Start of Given records

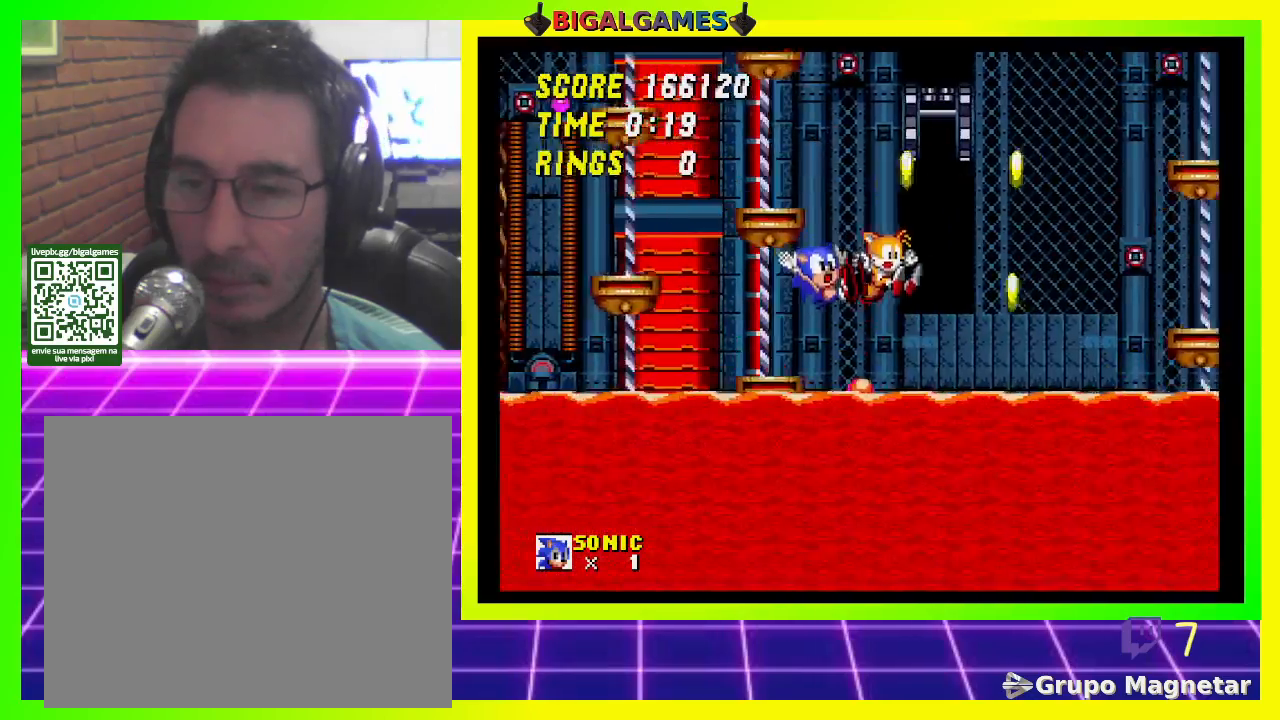
{"buttons": ["DPAD_RIGHT"], "left_stick": "center", "right_stick": "center", "events": []}
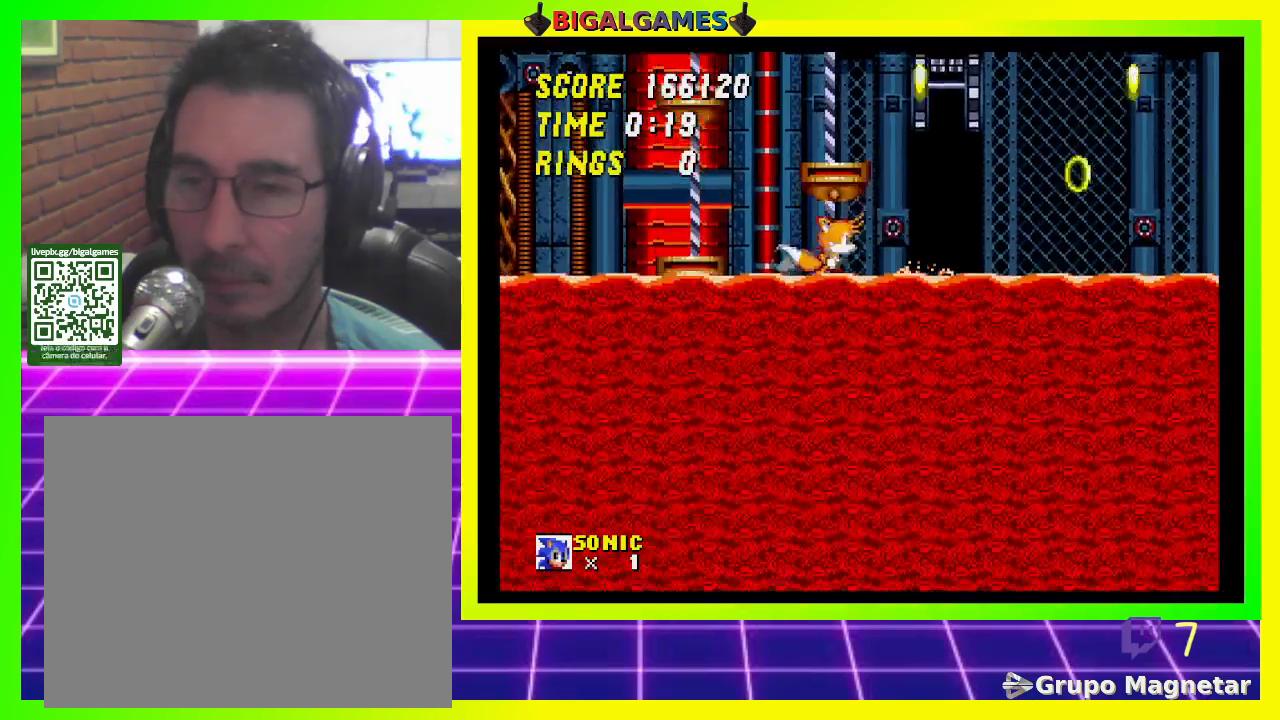
{"buttons": ["CROSS", "DPAD_RIGHT"], "left_stick": "center", "right_stick": "center", "events": [[367, "CROSS", "down"]]}
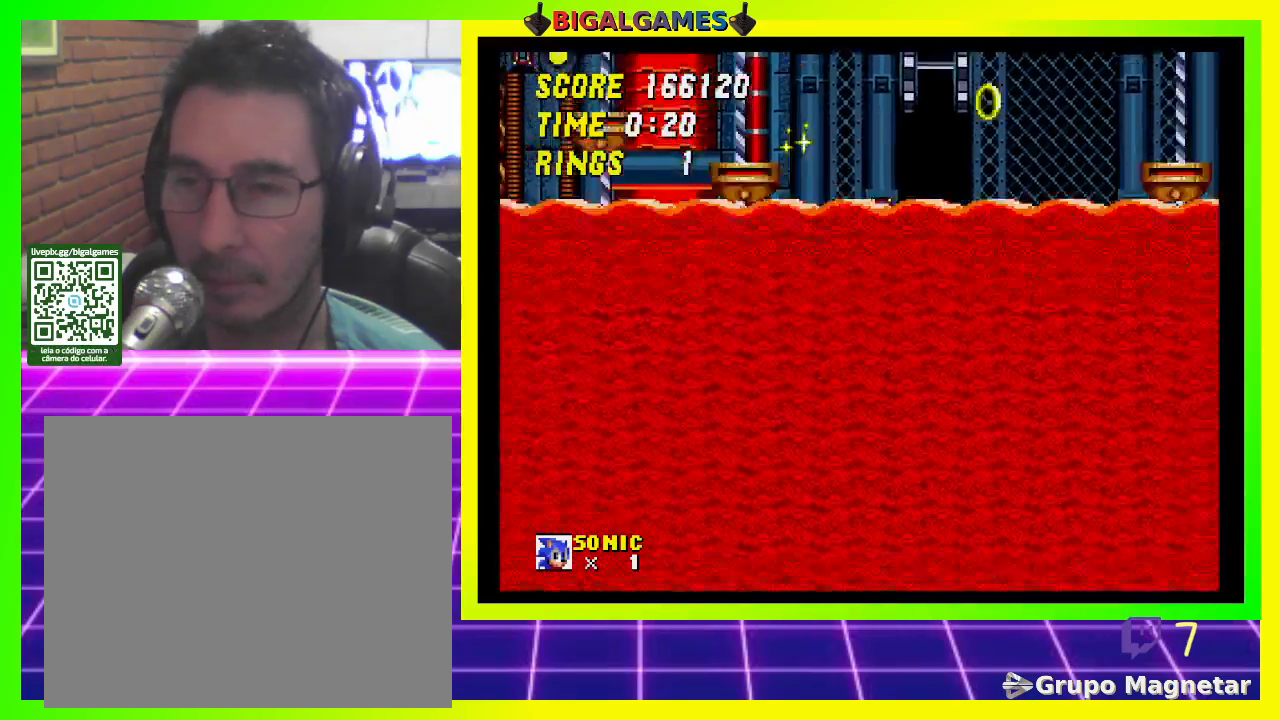
{"buttons": ["DPAD_RIGHT"], "left_stick": "center", "right_stick": "center", "events": [[167, "CROSS", "up"], [333, "CROSS", "down"], [500, "CROSS", "up"]]}
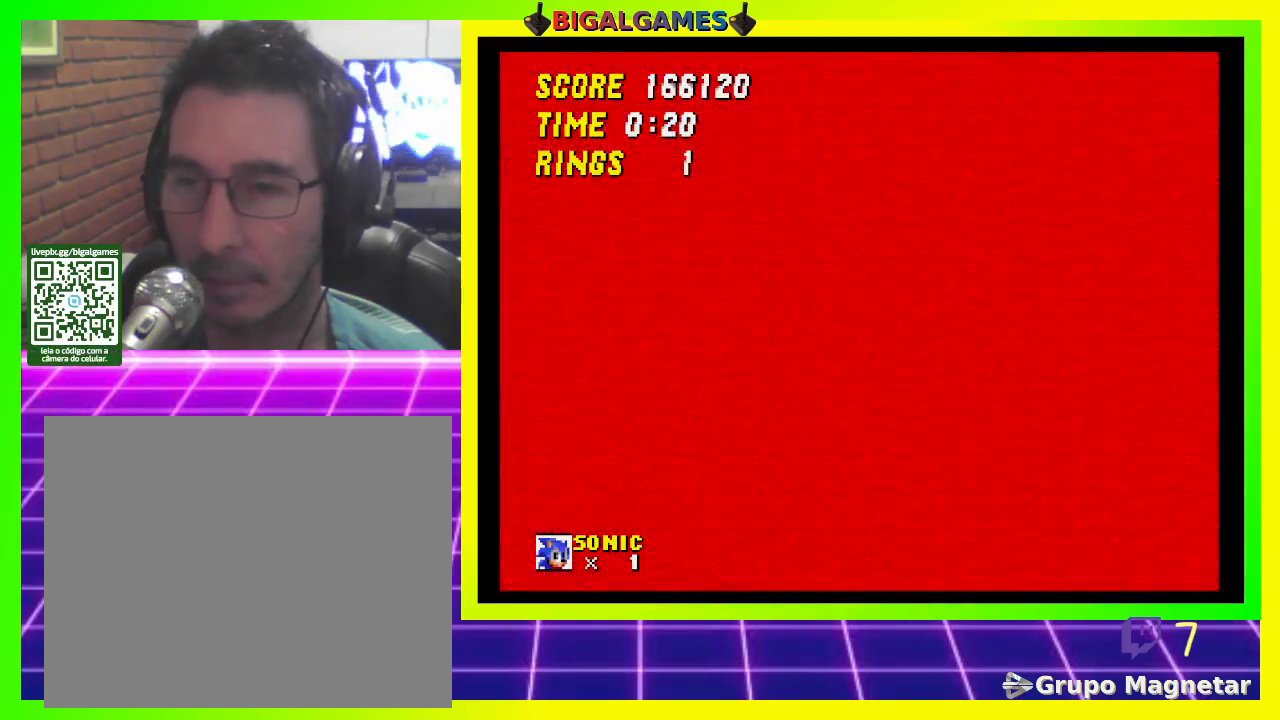
{"buttons": ["DPAD_RIGHT"], "left_stick": "center", "right_stick": "center", "events": [[33, "CROSS", "down"], [133, "CROSS", "up"]]}
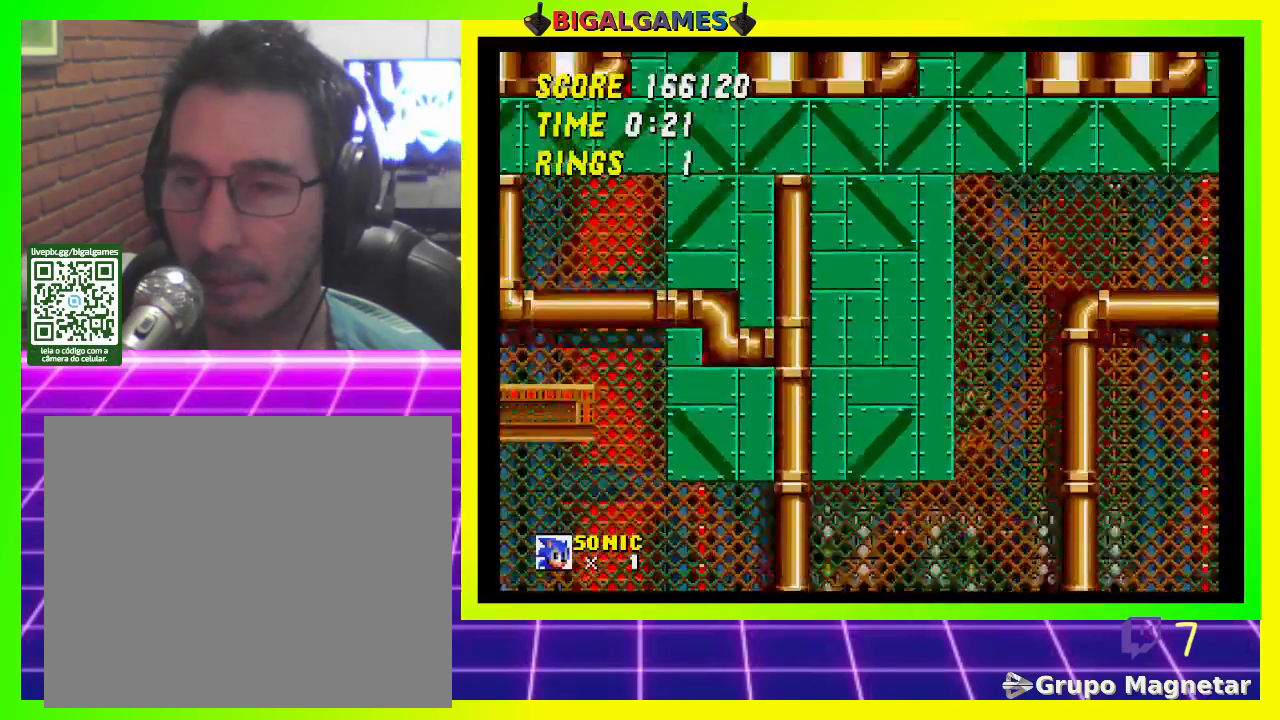
{"buttons": [], "left_stick": "center", "right_stick": "center", "events": [[100, "DPAD_RIGHT", "up"]]}
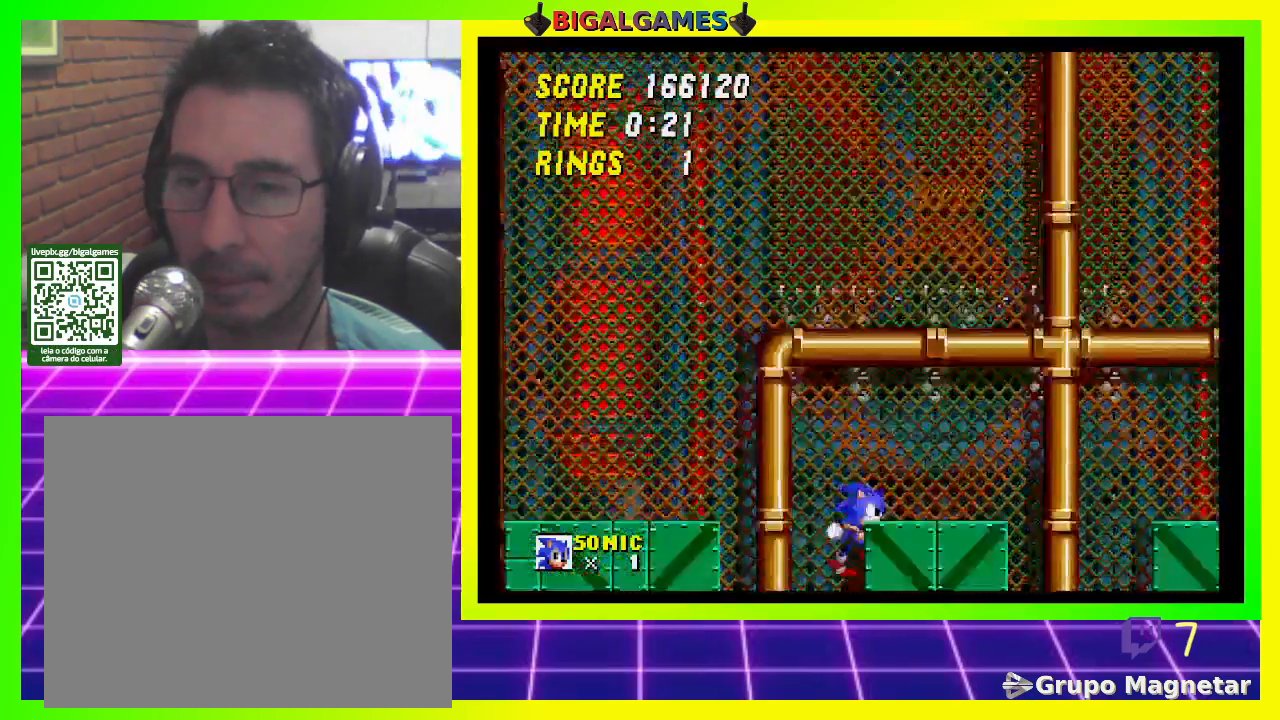
{"buttons": [], "left_stick": "center", "right_stick": "center", "events": []}
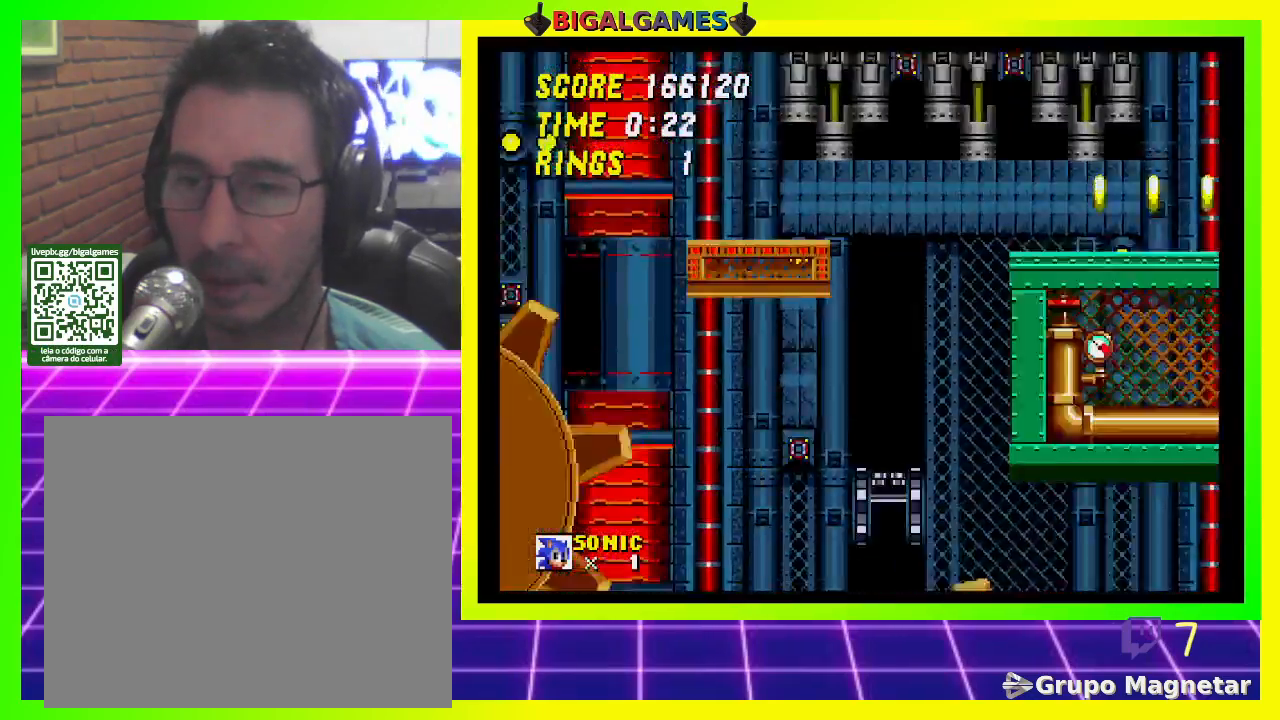
{"buttons": [], "left_stick": "center", "right_stick": "center", "events": []}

End of Given records

Copy out the records exactly; the pictures stay behind.

{"buttons": ["DPAD_RIGHT"], "left_stick": "center", "right_stick": "center", "events": []}
{"buttons": ["CROSS", "DPAD_RIGHT"], "left_stick": "center", "right_stick": "center", "events": [[367, "CROSS", "down"]]}
{"buttons": ["DPAD_RIGHT"], "left_stick": "center", "right_stick": "center", "events": [[167, "CROSS", "up"], [333, "CROSS", "down"], [500, "CROSS", "up"]]}
{"buttons": ["DPAD_RIGHT"], "left_stick": "center", "right_stick": "center", "events": [[33, "CROSS", "down"], [133, "CROSS", "up"]]}
{"buttons": [], "left_stick": "center", "right_stick": "center", "events": [[100, "DPAD_RIGHT", "up"]]}
{"buttons": [], "left_stick": "center", "right_stick": "center", "events": []}
{"buttons": [], "left_stick": "center", "right_stick": "center", "events": []}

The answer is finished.